Text section:

▬▬▬▬▬▬

State Route 299 (SR 299) is an east–west state highway in the state of California that runs across the northern part of the state. At , it is the third longest California state highway (after Route 1 and Route 99). Route 299 begins at US 101 at the northern edge of Arcata and continues in an easterly direction through to the Nevada state line. Between Arcata and Redding, Route 299 intersects with State Route 96, and is briefly co-signed with State Route 3. In Redding, it intersects with State Route 273, State Route 44, and Interstate 5. East of Redding, it intersects with State Route 89, and a section is co-signed with State Route 139 before reaching Alturas. It is then co-signed with U.S. Route 395 northeast of Alturas, and then runs east toward the border with Nevada. A ghost town, Vya, Nevada, can be reached via this route, which after the border becomes a dirt road, which was formerly Nevada State Route 8A. The segment of SR 299 between Arcata and Redding is the Trinity Scenic Byway, a National Forest Scenic Byway.

Route description
 

SR 299 begins in Arcata at a trumpet interchange with US 101 as a freeway. The route has another trumpet interchange with SR 200 after leaving the Arcata city limits and crossing the Mad River. The freeway ends in the city of Blue Lake as SR 299 continues east past the truck scales. SR 299 enters Six Rivers National Forest and intersects SR 96 at Willow Creek. Soon after this, SR 299 crosses into Trinity County and Trinity National Forest. Paralleling the Trinity River, SR 299 passes through Salyer (where there is a rest area), Hawkins Bar, Burnt Ranch, Del Loma, Big Bar, Helena, Junction City, and finally Weaverville.

In Weaverville, SR 299 runs concurrently with SR 3 southbound to Douglas City, where there is a rest area. SR 299 continues east away from the Trinity River into Shasta County, passing by the Whiskeytown-Shasta-Trinity National Recreation Area and through the towns of Tower House and Whiskeytown as well as Whiskeytown Lake. SR 299 continues along Eureka Way through the town of Shasta into the city of Redding. SR 299 then runs concurrently along SR 273 north and Market Street across the Sacramento River before turning east onto its own freeway and intersecting I-5. SR 299 remains a freeway for a few miles before leaving the Redding city limits and passing through the town of Bella Vista and into the foothills of the southern Cascade Range.

SR 299 continues through Ingot, Round Mountain, Montgomery Creek, Hillcrest (after the rest area), Burney, and Johnson Park. The highway intersects with SR 89 before continuing through Fall River Mills and McArthur, where there is an intersection with CR A19. SR 299 then crosses into Lassen County, where it passes through Nubieber and Bieber before intersecting CR A2. The highway crosses into Modoc County and passes through Adin, where it runs concurrently with SR 139 and passes through Modoc National Forest. The concurrency lasts for several miles before SR 299 turns east and enters the city of Alturas. SR 299 runs concurrently with US 395 before turning east again and passing through Cedarville, near the Cedarville Airport. SR 299 ends at the Nevada state line.

▬▬▬▬▬▬

Extracted records:

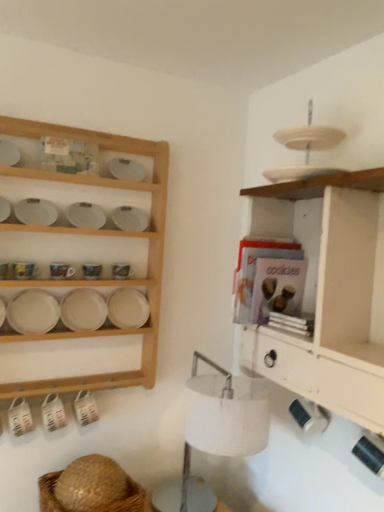
Question: From a real-world perspective, is white matte platter at left positioned above or below white wood shelf at right, the second shelf when ordered from left to right?

Choices:
 (A) below
 (B) above

Answer: (A)

Question: Considering the positions of white matte platter at left and white wood shelf at right, the first shelf viewed from the right, in the image, is white matte platter at left wider or thinner than white wood shelf at right, the first shelf viewed from the right,?

Choices:
 (A) wide
 (B) thin

Answer: (B)

Question: Which object is the closest to the white wood shelf at upper left, the first shelf from the left?

Choices:
 (A) white wood shelf at right, the first shelf viewed from the right
 (B) white fabric lampshade at center
 (C) white matte platter at left
 (D) brown woven basket at lower left

Answer: (C)

Question: Which object is the closest to the white wood shelf at upper left, the 2th shelf viewed from the right?

Choices:
 (A) white wood shelf at right, the second shelf when ordered from left to right
 (B) white fabric lampshade at center
 (C) white matte platter at left
 (D) brown woven basket at lower left

Answer: (C)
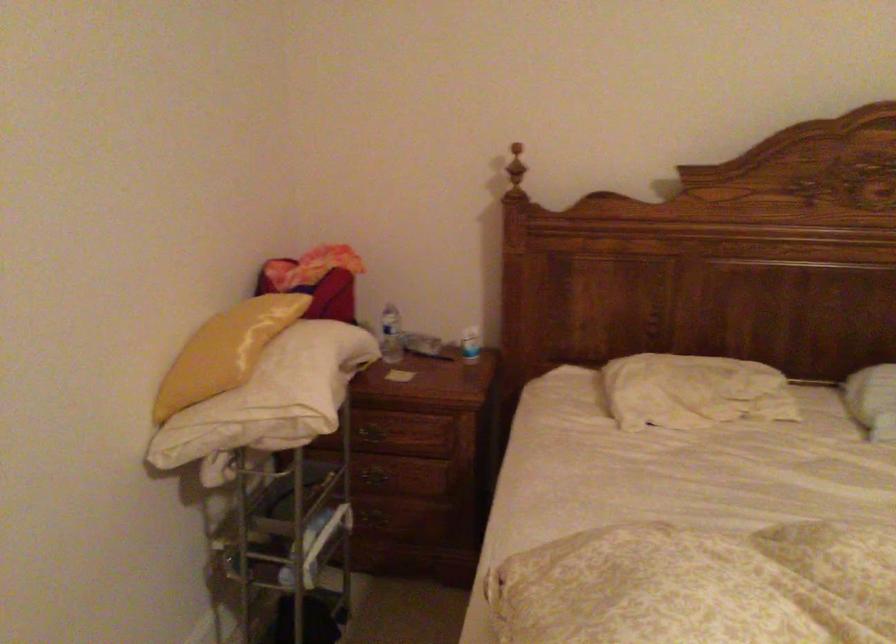
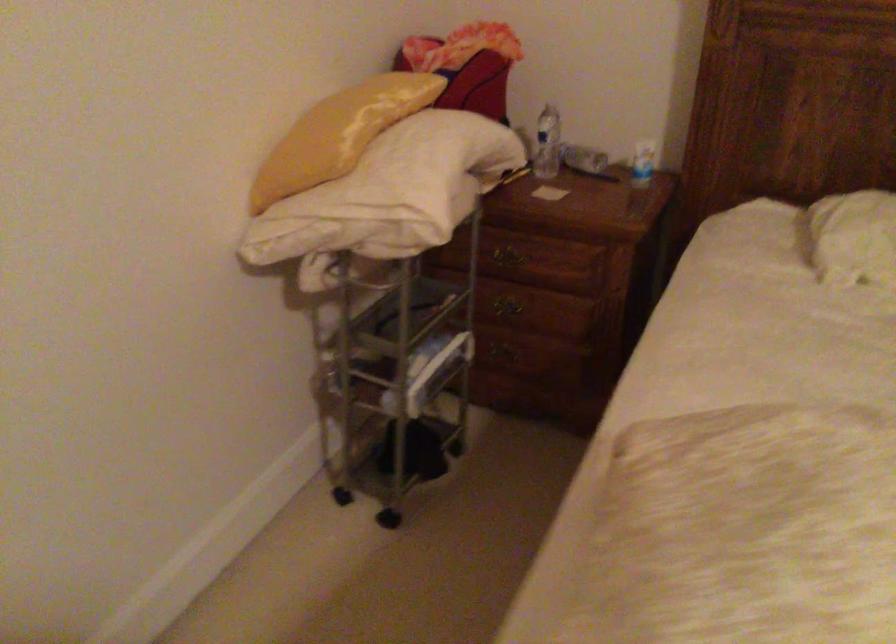
Question: What movement of the cameraman would produce the second image?

Choices:
 (A) Left
 (B) Right
 (C) Forward
 (D) Backward

Answer: (C)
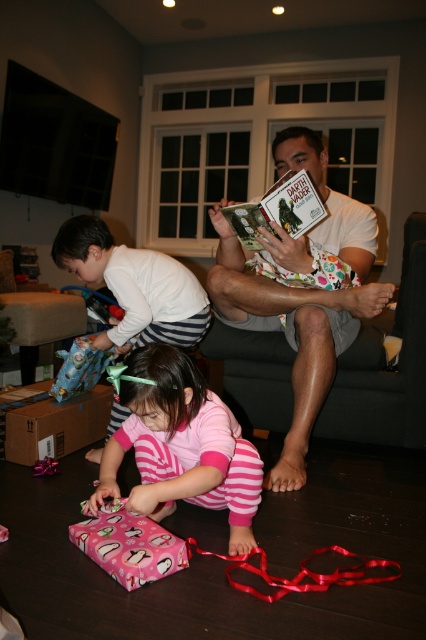
Question: Which object is positioned closest to the pink striped pajamas at lower center?

Choices:
 (A) pink glossy wrapping paper at lower left
 (B) white dotted shorts at center
 (C) white striped pants at left
 (D) hardcover book at center

Answer: (A)

Question: Is white dotted shorts at center bigger than pink striped pajamas at lower center?

Choices:
 (A) no
 (B) yes

Answer: (B)

Question: Which of these objects is positioned closest to the hardcover book at center?

Choices:
 (A) pink striped pajamas at lower center
 (B) white dotted shorts at center

Answer: (B)

Question: Considering the relative positions of white striped pants at left and hardcover book at center in the image provided, where is white striped pants at left located with respect to hardcover book at center?

Choices:
 (A) right
 (B) left

Answer: (B)

Question: Which point is closer to the camera taking this photo?

Choices:
 (A) (134, 252)
 (B) (129, 589)
 (C) (325, 305)

Answer: (B)

Question: Is pink striped pajamas at lower center positioned behind pink glossy wrapping paper at lower left?

Choices:
 (A) yes
 (B) no

Answer: (A)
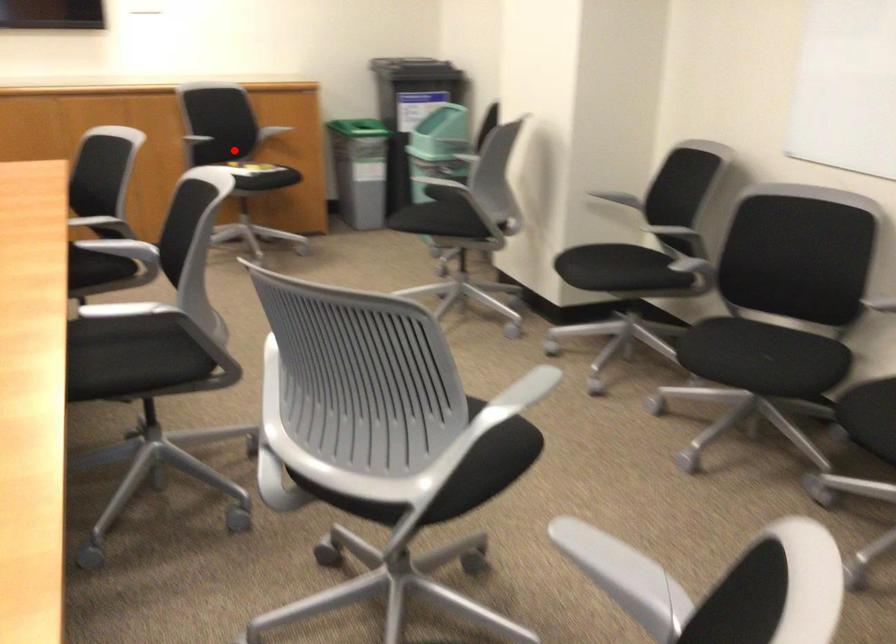
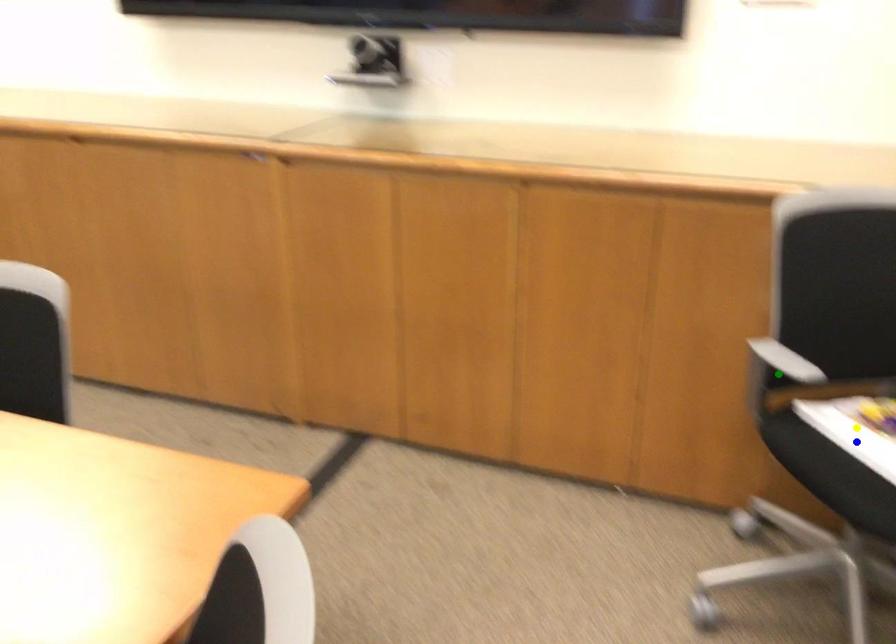
Question: I am providing you with two images of the same scene from different viewpoints. A red point is marked on the first image. You are given multiple points on the second image. Which spot in image 2 lines up with the point in image 1?

Choices:
 (A) yellow point
 (B) green point
 (C) blue point

Answer: (A)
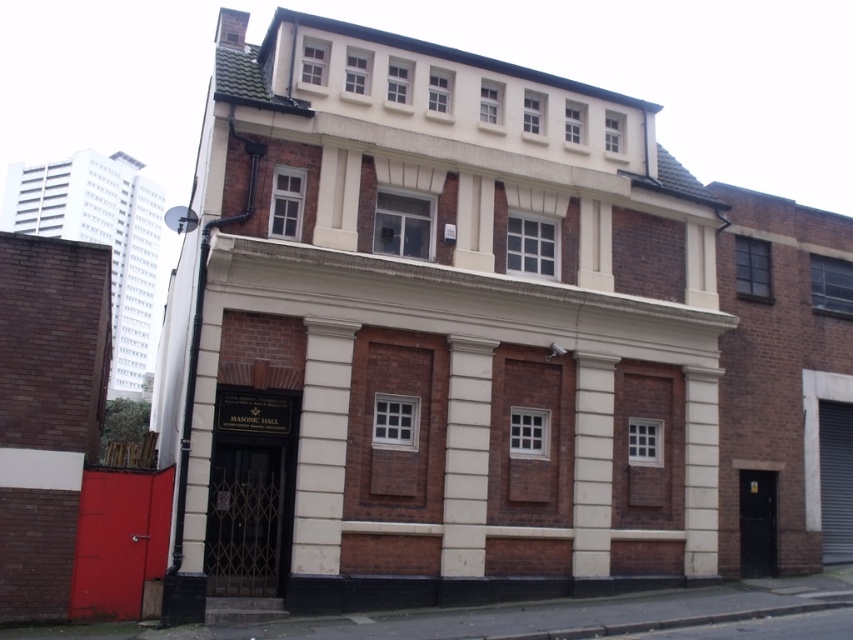
Based on the photo, does white smooth column at center appear over smooth white column at center?

Yes.

Does white smooth column at center appear under smooth white column at center?

Incorrect, white smooth column at center is not positioned below smooth white column at center.

Find the location of `white smooth column at center`. white smooth column at center is located at coordinates (466, 456).

At what (x,y) coordinates should I click in order to perform the action: click on white smooth column at center. Please return your answer as a coordinate pair (x, y). This screenshot has width=853, height=640. Looking at the image, I should click on (466, 456).

Based on the photo, which is more to the left, white smooth column at center or white smooth pillar at center?

white smooth column at center

Image resolution: width=853 pixels, height=640 pixels. In order to click on white smooth column at center in this screenshot , I will do `click(466, 456)`.

What are the coordinates of `white smooth column at center` in the screenshot? It's located at (466, 456).

Does smooth white column at center have a greater width compared to white smooth pillar at center?

No, smooth white column at center is not wider than white smooth pillar at center.

Is smooth white column at center thinner than white smooth pillar at center?

Yes.

Is point (585, 420) positioned before point (703, 515)?

That is True.

Where is `smooth white column at center`? The width and height of the screenshot is (853, 640). smooth white column at center is located at coordinates (592, 465).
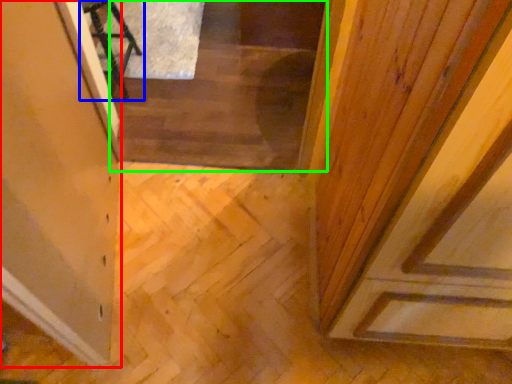
Question: Which object is the farthest from glass door (highlighted by a red box)? Choose among these: furniture (highlighted by a blue box) or stairwell (highlighted by a green box).

Choices:
 (A) furniture
 (B) stairwell

Answer: (A)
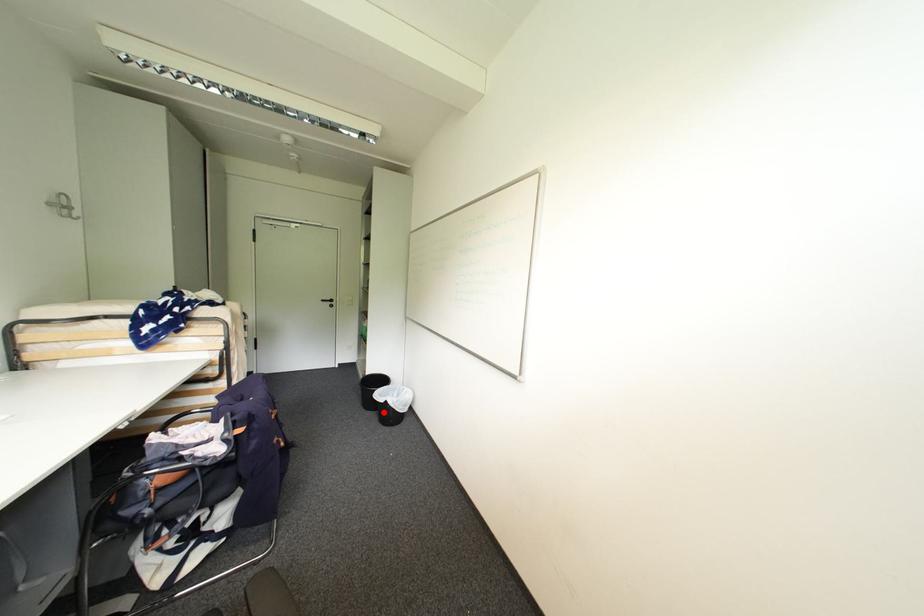
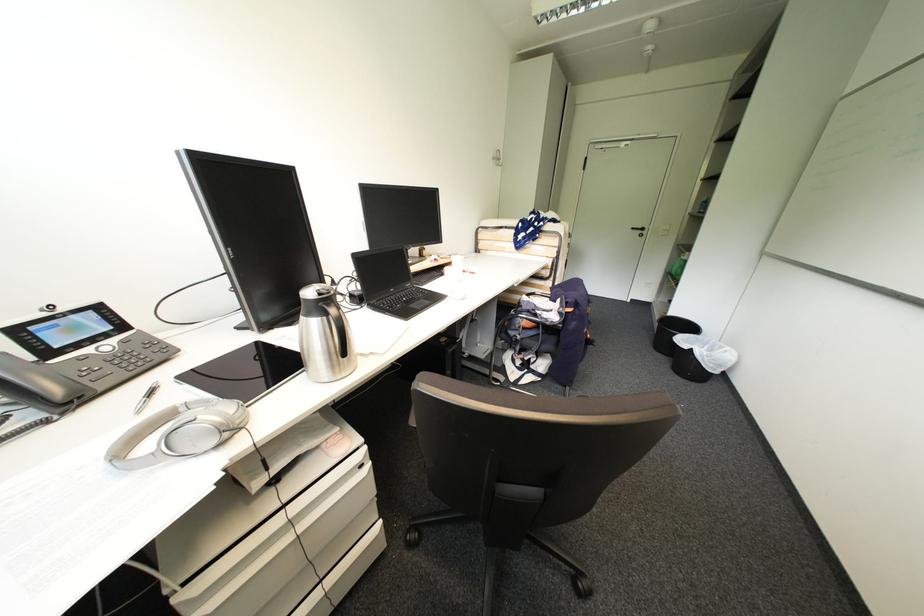
Find the pixel in the second image that matches the highlighted location in the first image.

(677, 359)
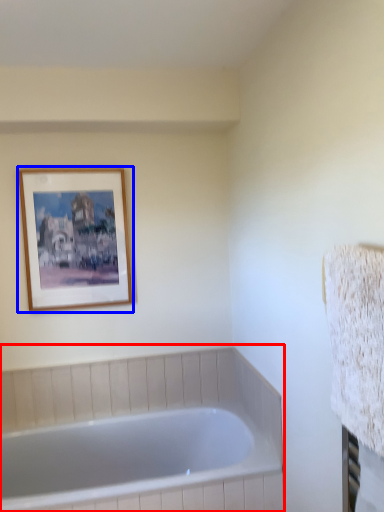
Question: Among these objects, which one is nearest to the camera, bathtub (highlighted by a red box) or picture frame (highlighted by a blue box)?

Choices:
 (A) bathtub
 (B) picture frame

Answer: (A)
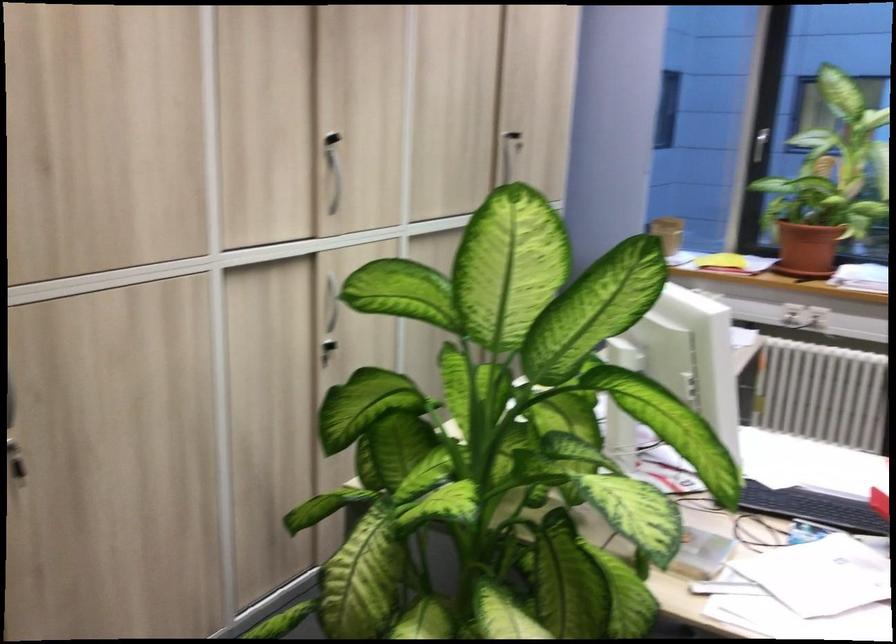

▬▬▬▬▬▬

What you will do:
• 1. In the State Route 299 text, which stretch of the highway is the Trinity Scenic Byway?
• 2. Write a continuation of the State Route 299 text, starting after its last sentence.

Answers to the exercise:
• 1. The segment between Arcata and Redding.

• 2.
SR 299 is part of the California Freeway and Expressway System, and from US 101 to SR 3 and from SR 139 to the eastern junction with US 395 is part of the National Highway System, a network of highways that are considered essential to the country's economy, defense, and mobility by the Federal Highway Administration. Three sections of SR 299 are eligible for inclusion in the State Scenic Highway System: from US 101 to SR 96, from SR 3 to I-5, and from SR 89 to SR 139; however, none are officially designated as a scenic highway by the California Department of Transportation.

History

State Route 299, from the intersection with US 101 all the way to US 395 in Alturas, was U.S. Route 299 from 1934 to 1964.  This was a spur of US 99 running East and West from the junction in Redding, now signed as CA 273 at the intersection of Eureka Way and Market St.   The actual road has been realigned many times, mainly to make easier grades and curves through the mountains.  In many places, especially in Trinity County, the old roadway can be seen beside the new road, and there are even several bridges visible from the current 299 that seemingly connect nothing to nothing nowadays, one of which is an arch bridge from 1923.  In 1934, 299 was the original State Route 44.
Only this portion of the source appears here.